Is there an artist or band that has influenced you in taking sometimes bleak themes and setting them to pop hooks?
I haven’t really thought about it, but off the top of my head I could rattle off a few of the people I’ve been obsessed with at various points in my life. I spent my fifteenth birthday seeing The Smiths on The Queen is Dead tour. Even though Morrissey is famously mopey, there’s something about Johnny Marr’s guitar playing, and sort of the song structure and the liveliness of the drums and arrangements. Even the Buzzcocks—their songs tended to be kinda complicated with very dark undertones, but super happy, poppy stuff. I recently got to be friends with Steve Garvey, the old bassist for the Buzzcocks. What sweet guy. I was told that Steve Garvey was coming to this gig, and I was like, “OK, I don’t really follow baseball.” And then he walked in and he’s British, and I’m looking at him funny. And he goes [in British accent], “I’m not the baseball player; I’m from the Buzzcocks.” And I was like, “Fuck yes!” And I made him and his wife hang out with me all night long. We’ve stayed in touch; we exchange ideas about audio books—that’s what my friendship with Steve Garvey of the Buzzcocks is based on [laughs].
You were talking about audio books … I know David Foster Wallace has been an influence on you in some capacity …
Are you familiar with his stuff?
I’ve only read a few essays from Consider the Lobster.
That was a great one. It was such a relief because he had A Supposedly Fun Thing I’ll Never Do Again, and then his sort of apex of his career in Infinite Jest. And after Infinite Jest he put out Brief Interviews With Hideous Men, which was … fuck, talk about dark. I mean that’s as dark a book as I’ve ever read. And the fact that it was so well executed made it even more painful to read. That was the first time I ever really got a glimpse into how hard it must have been to be as perceptive as he was. Anyway, when Consider the Lobster came out I felt like this was a good sign about DFW. It still makes me so sad that it worked out the way it did for him.
Were your songs more autobiographical when you started? Are they more character-based now?
I have a hard time even saying, just because I try not to think about it too much. I find that when I do, I edit myself to the detriment of the song. I guess if I’m an observer of my songwriting I’d say that the fact that I sang more about getting drunk and maybe having a looser moral code was more reflective of where I was in my mid-20s writing early 97’s songs.
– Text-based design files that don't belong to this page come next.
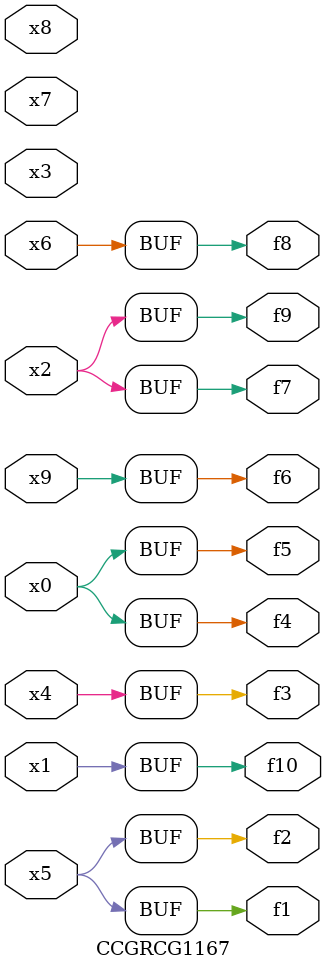
<source format=v>
module CCGRCG1167(
	input x0, x1, x2, x3, x4, x5, x6, x7, x8, x9,
	output f1, f2, f3, f4, f5, f6, f7, f8, f9, f10
);
	assign f1 = x5;
	assign f2 = x5;
	assign f3 = x4;
	assign f4 = x0;
	assign f5 = x0;
	assign f6 = x9;
	assign f7 = x2;
	assign f8 = x6;
	assign f9 = x2;
	assign f10 = x1;
endmodule

</source>
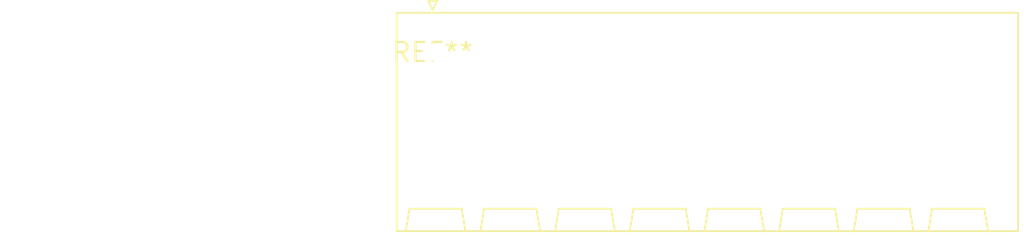
<source format=kicad_pcb>
(kicad_pcb (version 20240108) (generator pcbnew)

  (general
    (thickness 1.6)
  )

  (paper "A4")
  (layers
    (0 "F.Cu" signal)
    (31 "B.Cu" signal)
    (32 "B.Adhes" user "B.Adhesive")
    (33 "F.Adhes" user "F.Adhesive")
    (34 "B.Paste" user)
    (35 "F.Paste" user)
    (36 "B.SilkS" user "B.Silkscreen")
    (37 "F.SilkS" user "F.Silkscreen")
    (38 "B.Mask" user)
    (39 "F.Mask" user)
    (40 "Dwgs.User" user "User.Drawings")
    (41 "Cmts.User" user "User.Comments")
    (42 "Eco1.User" user "User.Eco1")
    (43 "Eco2.User" user "User.Eco2")
    (44 "Edge.Cuts" user)
    (45 "Margin" user)
    (46 "B.CrtYd" user "B.Courtyard")
    (47 "F.CrtYd" user "F.Courtyard")
    (48 "B.Fab" user)
    (49 "F.Fab" user)
    (50 "User.1" user)
    (51 "User.2" user)
    (52 "User.3" user)
    (53 "User.4" user)
    (54 "User.5" user)
    (55 "User.6" user)
    (56 "User.7" user)
    (57 "User.8" user)
    (58 "User.9" user)
  )

  (setup
    (pad_to_mask_clearance 0)
    (pcbplotparams
      (layerselection 0x00010fc_ffffffff)
      (plot_on_all_layers_selection 0x0000000_00000000)
      (disableapertmacros false)
      (usegerberextensions false)
      (usegerberattributes false)
      (usegerberadvancedattributes false)
      (creategerberjobfile false)
      (dashed_line_dash_ratio 12.000000)
      (dashed_line_gap_ratio 3.000000)
      (svgprecision 4)
      (plotframeref false)
      (viasonmask false)
      (mode 1)
      (useauxorigin false)
      (hpglpennumber 1)
      (hpglpenspeed 20)
      (hpglpendiameter 15.000000)
      (dxfpolygonmode false)
      (dxfimperialunits false)
      (dxfusepcbnewfont false)
      (psnegative false)
      (psa4output false)
      (plotreference false)
      (plotvalue false)
      (plotinvisibletext false)
      (sketchpadsonfab false)
      (subtractmaskfromsilk false)
      (outputformat 1)
      (mirror false)
      (drillshape 1)
      (scaleselection 1)
      (outputdirectory "")
    )
  )

  (net 0 "")

  (footprint "PhoenixContact_SPT_2.5_8-H-5.0_1x08_P5.0mm_Horizontal" (layer "F.Cu") (at 0 0))

)

</source>
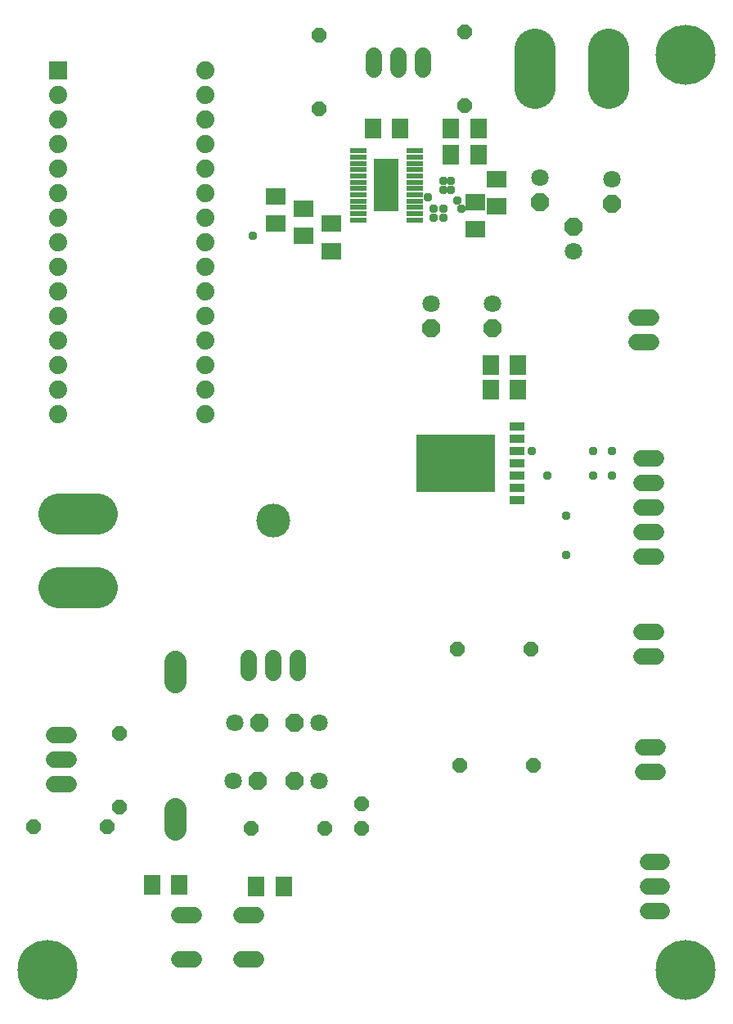
<source format=gbr>
G04 EAGLE Gerber RS-274X export*
G75*
%MOMM*%
%FSLAX34Y34*%
%LPD*%
%INSoldermask Top*%
%IPPOS*%
%AMOC8*
5,1,8,0,0,1.08239X$1,22.5*%
G01*
%ADD10R,1.803200X2.003200*%
%ADD11R,2.003200X1.803200*%
%ADD12P,1.951982X8X112.500000*%
%ADD13C,1.803400*%
%ADD14P,1.951982X8X292.500000*%
%ADD15R,2.006200X1.803200*%
%ADD16R,1.879600X1.879600*%
%ADD17C,1.879600*%
%ADD18R,1.676400X0.558800*%
%ADD19R,2.616200X5.486400*%
%ADD20R,8.203200X6.003200*%
%ADD21R,1.524000X0.914400*%
%ADD22C,1.727200*%
%ADD23R,1.803200X2.006200*%
%ADD24C,3.505200*%
%ADD25C,2.298700*%
%ADD26P,1.951982X8X22.500000*%
%ADD27P,1.951982X8X202.500000*%
%ADD28C,4.219200*%
%ADD29C,1.711200*%
%ADD30P,1.649562X8X22.500000*%
%ADD31P,1.649562X8X292.500000*%
%ADD32P,1.649562X8X112.500000*%
%ADD33P,1.649562X8X202.500000*%
%ADD34C,0.959600*%
%ADD35C,6.203200*%


D10*
X452725Y882650D03*
X480725Y882650D03*
X480725Y855663D03*
X452725Y855663D03*
X371763Y882650D03*
X399763Y882650D03*
D11*
X477838Y778163D03*
X477838Y806163D03*
X500063Y829975D03*
X500063Y801975D03*
D12*
X579438Y781050D03*
D13*
X579438Y755650D03*
D14*
X544513Y806450D03*
D13*
X544513Y831850D03*
D14*
X619125Y804863D03*
D13*
X619125Y830263D03*
D15*
X300038Y800033D03*
X300038Y771593D03*
X328613Y784158D03*
X328613Y755718D03*
X271463Y812733D03*
X271463Y784293D03*
D16*
X46038Y942975D03*
D17*
X46038Y917575D03*
X46038Y892175D03*
X46038Y866775D03*
X46038Y841375D03*
X46038Y815975D03*
X46038Y790575D03*
X46038Y765175D03*
X46038Y739775D03*
X46038Y714375D03*
X46038Y688975D03*
X46038Y663575D03*
X46038Y638175D03*
X46038Y612775D03*
X46038Y587375D03*
X198438Y942975D03*
X198438Y917575D03*
X198438Y892175D03*
X198438Y866775D03*
X198438Y841375D03*
X198438Y815975D03*
X198438Y790575D03*
X198438Y765175D03*
X198438Y739775D03*
X198438Y714375D03*
X198438Y688975D03*
X198438Y663575D03*
X198438Y638175D03*
X198438Y612775D03*
X198438Y587375D03*
D18*
X356553Y859663D03*
X356553Y853163D03*
X356553Y846663D03*
X356553Y840163D03*
X356553Y833663D03*
X356553Y827163D03*
X356553Y820663D03*
X356553Y814163D03*
X356553Y807663D03*
X356553Y801163D03*
X356553Y794663D03*
X356553Y788163D03*
X414973Y788163D03*
X414973Y794663D03*
X414973Y801163D03*
X414973Y807663D03*
X414973Y814163D03*
X414973Y820663D03*
X414973Y827162D03*
X414973Y833663D03*
X414973Y840162D03*
X414973Y846663D03*
X414973Y853162D03*
X414973Y859663D03*
D19*
X385763Y823913D03*
D20*
X457200Y536575D03*
D21*
X520700Y498475D03*
X520700Y511175D03*
X520700Y523875D03*
X520700Y536575D03*
X520700Y549275D03*
X520700Y561975D03*
X520700Y574675D03*
D22*
X251270Y23432D02*
X236030Y23432D01*
X236030Y68644D02*
X251270Y68644D01*
X186246Y23432D02*
X171006Y23432D01*
X171006Y68644D02*
X186246Y68644D01*
D23*
X171383Y100013D03*
X142943Y100013D03*
X279333Y98425D03*
X250893Y98425D03*
D10*
X522000Y638175D03*
X494000Y638175D03*
X522000Y612775D03*
X494000Y612775D03*
D14*
X495300Y676275D03*
D13*
X495300Y701675D03*
D14*
X431800Y676275D03*
D13*
X431800Y701675D03*
D22*
X242888Y334645D02*
X242888Y319405D01*
X268288Y319405D02*
X268288Y334645D01*
X293688Y334645D02*
X293688Y319405D01*
D24*
X268288Y476885D03*
D25*
X166688Y331153D02*
X166688Y310198D01*
X166688Y178753D02*
X166688Y157798D01*
D26*
X254000Y268288D03*
D13*
X228600Y268288D03*
D26*
X252413Y207963D03*
D13*
X227013Y207963D03*
D27*
X290513Y207963D03*
D13*
X315913Y207963D03*
D27*
X290513Y268288D03*
D13*
X315913Y268288D03*
D28*
X86755Y407988D02*
X46595Y407988D01*
X46595Y484188D02*
X86755Y484188D01*
X539750Y924483D02*
X539750Y964643D01*
X615950Y964643D02*
X615950Y924483D01*
D29*
X656035Y123825D02*
X671115Y123825D01*
X671115Y98425D02*
X656035Y98425D01*
X656035Y73025D02*
X671115Y73025D01*
X664765Y361950D02*
X649685Y361950D01*
X649685Y336550D02*
X664765Y336550D01*
X666353Y242888D02*
X651273Y242888D01*
X651273Y217488D02*
X666353Y217488D01*
X664765Y541338D02*
X649685Y541338D01*
X649685Y515938D02*
X664765Y515938D01*
X664765Y490538D02*
X649685Y490538D01*
X649685Y465138D02*
X664765Y465138D01*
X664765Y439738D02*
X649685Y439738D01*
X644923Y687388D02*
X660003Y687388D01*
X660003Y661988D02*
X644923Y661988D01*
D30*
X458788Y344488D03*
X534988Y344488D03*
X461963Y223838D03*
X538163Y223838D03*
D31*
X360363Y184150D03*
X360363Y158750D03*
D30*
X246063Y158750D03*
X322263Y158750D03*
D29*
X373063Y943373D02*
X373063Y958453D01*
X398463Y958453D02*
X398463Y943373D01*
X423863Y943373D02*
X423863Y958453D01*
D32*
X315913Y903288D03*
X315913Y979488D03*
D31*
X466725Y982663D03*
X466725Y906463D03*
D29*
X56753Y204788D02*
X41673Y204788D01*
X41673Y230188D02*
X56753Y230188D01*
X56753Y255588D02*
X41673Y255588D01*
D33*
X96838Y160338D03*
X20638Y160338D03*
D31*
X109538Y257175D03*
X109538Y180975D03*
D34*
X600075Y549275D03*
X619125Y549275D03*
X619125Y523875D03*
X600075Y523875D03*
D35*
X695325Y958850D03*
X695325Y12700D03*
X34925Y12700D03*
D34*
X247650Y771525D03*
X536575Y549275D03*
X552450Y523875D03*
X444500Y828675D03*
X452438Y828675D03*
X444500Y819150D03*
X452438Y819150D03*
X434975Y800100D03*
X444500Y800100D03*
X434975Y790575D03*
X444500Y790575D03*
X428625Y811213D03*
X458788Y808038D03*
X463550Y800100D03*
X571500Y482600D03*
X571500Y441325D03*
M02*

</source>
And now my songs have less of that which is reflective of the fact that I found true love and settled down and had a family. I guess there’s an element of autobiography with the debauchery that happens in the songs. I feel like it was only yesterday. If I feel like going to a weird, dark, drunken, angry place it’s very easy to go there. The new songs feel very autobiographical to me but when I sit down and look at them I realize this stuff is just a story and it could be anybody and the details aren’t necessarily the details from my life.
The Old 97′s are one of the few bands I know that still play a large chunk of their catalog …
You know what’s funny, is that twice we’ve done four-night stands—once in New Jersey and once in Dallas—where we did zero repeats except for “Timebomb” at the end of each show. Over both of those four-night stands we played almost 100 songs. Really, the number of songs we didn’t play from our released material was under 10. It’s crazy. And now we’re about to add anywhere from 16 to 20 songs to that list, so apparently our sets are going to have to be even longer.
And you hardly rehearse …
We do pre-production on a record where we’ll get together and play those songs. And like for me I do solo gigs where I play a lot of the catalog in that situation. Every night I dream about the band—I check into a hotel, or I’m playing a gig. That’s rehearsal.